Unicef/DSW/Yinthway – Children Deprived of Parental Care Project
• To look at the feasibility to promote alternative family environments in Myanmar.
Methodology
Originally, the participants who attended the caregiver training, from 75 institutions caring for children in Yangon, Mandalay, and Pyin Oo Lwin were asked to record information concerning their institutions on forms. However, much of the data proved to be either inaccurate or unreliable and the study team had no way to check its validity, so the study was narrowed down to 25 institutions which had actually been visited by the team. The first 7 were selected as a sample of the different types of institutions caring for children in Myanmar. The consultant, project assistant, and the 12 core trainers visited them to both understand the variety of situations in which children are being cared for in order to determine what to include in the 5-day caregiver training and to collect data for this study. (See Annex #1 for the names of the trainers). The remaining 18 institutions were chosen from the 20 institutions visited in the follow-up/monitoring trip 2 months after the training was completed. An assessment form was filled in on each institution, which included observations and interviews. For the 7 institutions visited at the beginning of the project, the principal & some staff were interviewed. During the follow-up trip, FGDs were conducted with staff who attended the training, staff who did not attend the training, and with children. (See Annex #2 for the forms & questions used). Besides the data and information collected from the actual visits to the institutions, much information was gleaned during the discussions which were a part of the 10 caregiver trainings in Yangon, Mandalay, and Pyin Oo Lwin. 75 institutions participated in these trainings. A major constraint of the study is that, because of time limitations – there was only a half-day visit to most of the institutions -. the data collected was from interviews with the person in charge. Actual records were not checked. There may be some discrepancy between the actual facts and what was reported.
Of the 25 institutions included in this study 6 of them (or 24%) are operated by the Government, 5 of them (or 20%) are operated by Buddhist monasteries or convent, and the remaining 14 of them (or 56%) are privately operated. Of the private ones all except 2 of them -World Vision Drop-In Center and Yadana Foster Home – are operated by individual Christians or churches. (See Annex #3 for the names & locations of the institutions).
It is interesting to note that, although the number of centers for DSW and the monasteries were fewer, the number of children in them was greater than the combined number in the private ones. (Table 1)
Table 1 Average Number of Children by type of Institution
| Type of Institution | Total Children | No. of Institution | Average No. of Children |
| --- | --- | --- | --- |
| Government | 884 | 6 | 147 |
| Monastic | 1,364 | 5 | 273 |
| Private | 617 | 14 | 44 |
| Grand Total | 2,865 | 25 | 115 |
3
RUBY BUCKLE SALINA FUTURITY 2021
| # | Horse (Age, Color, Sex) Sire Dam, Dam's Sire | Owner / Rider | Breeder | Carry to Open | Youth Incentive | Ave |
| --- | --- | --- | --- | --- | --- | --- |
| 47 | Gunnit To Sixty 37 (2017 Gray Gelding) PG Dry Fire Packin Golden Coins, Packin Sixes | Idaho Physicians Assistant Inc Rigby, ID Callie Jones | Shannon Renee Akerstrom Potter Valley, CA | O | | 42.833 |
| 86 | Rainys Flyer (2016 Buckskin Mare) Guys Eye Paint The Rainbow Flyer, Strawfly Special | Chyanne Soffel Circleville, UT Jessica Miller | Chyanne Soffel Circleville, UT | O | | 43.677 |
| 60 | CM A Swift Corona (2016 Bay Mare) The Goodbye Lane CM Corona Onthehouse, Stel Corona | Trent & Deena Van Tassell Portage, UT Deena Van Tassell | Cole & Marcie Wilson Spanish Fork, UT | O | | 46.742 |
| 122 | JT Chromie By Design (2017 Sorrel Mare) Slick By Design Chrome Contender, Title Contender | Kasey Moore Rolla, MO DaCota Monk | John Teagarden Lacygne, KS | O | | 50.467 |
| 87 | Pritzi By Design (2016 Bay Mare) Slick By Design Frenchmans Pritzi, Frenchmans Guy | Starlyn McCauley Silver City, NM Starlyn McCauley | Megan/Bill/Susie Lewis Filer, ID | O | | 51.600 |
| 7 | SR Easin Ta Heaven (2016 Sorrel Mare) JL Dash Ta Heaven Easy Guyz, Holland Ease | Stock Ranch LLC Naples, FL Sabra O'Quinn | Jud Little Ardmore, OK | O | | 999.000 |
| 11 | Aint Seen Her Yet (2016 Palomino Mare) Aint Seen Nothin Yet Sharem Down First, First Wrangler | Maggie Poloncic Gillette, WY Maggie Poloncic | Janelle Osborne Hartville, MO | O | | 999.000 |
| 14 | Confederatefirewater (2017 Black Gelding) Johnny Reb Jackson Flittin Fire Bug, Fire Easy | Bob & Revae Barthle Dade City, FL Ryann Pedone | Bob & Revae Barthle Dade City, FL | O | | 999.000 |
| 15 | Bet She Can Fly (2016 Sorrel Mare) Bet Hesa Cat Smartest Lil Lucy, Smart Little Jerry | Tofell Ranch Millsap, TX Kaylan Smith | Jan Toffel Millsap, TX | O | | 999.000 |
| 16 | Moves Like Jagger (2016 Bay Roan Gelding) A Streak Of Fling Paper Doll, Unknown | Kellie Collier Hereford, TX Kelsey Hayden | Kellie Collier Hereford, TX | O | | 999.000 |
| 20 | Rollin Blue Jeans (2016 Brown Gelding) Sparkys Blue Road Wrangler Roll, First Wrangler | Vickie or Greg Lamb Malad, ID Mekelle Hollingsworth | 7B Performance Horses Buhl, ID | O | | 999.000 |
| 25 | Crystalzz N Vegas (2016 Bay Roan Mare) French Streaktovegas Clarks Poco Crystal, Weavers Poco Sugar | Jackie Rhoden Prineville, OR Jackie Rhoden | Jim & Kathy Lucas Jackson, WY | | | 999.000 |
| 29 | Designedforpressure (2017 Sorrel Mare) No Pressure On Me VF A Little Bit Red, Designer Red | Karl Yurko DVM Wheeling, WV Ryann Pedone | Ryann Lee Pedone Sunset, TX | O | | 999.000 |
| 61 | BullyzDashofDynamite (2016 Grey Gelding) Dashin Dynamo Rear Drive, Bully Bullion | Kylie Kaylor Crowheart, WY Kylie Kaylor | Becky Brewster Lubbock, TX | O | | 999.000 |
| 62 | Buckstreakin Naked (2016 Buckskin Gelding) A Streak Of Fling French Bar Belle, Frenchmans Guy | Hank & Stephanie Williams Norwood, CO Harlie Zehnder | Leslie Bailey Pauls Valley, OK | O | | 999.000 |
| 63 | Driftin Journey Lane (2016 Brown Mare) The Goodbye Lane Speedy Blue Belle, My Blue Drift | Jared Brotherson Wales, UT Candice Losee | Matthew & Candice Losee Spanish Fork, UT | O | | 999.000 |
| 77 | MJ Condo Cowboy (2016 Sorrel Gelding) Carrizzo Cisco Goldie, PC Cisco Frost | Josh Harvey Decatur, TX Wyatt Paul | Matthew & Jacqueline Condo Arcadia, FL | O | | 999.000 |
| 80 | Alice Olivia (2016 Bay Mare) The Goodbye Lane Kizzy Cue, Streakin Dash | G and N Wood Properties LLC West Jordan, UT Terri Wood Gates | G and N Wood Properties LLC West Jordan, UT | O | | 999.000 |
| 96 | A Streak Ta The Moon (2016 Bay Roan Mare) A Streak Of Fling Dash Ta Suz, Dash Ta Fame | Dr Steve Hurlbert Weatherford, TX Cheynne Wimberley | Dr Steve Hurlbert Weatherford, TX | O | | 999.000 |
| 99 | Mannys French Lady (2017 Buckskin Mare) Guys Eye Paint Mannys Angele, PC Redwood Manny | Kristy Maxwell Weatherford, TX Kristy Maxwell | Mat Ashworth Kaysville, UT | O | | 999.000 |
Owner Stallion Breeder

--

Directions for this task -
Repeat, exactly as they stand above, the lines from the line with "of Children |" to the line with "RUBY BUCKLE SALINA FUTURITY 2021", both lines included.

Answer space -
| Type of Institution | Total Children | No. of Institution | Average No. of Children |
| --- | --- | --- | --- |
| Government | 884 | 6 | 147 |
| Monastic | 1,364 | 5 | 273 |
| Private | 617 | 14 | 44 |
| Grand Total | 2,865 | 25 | 115 |
3
RUBY BUCKLE SALINA FUTURITY 2021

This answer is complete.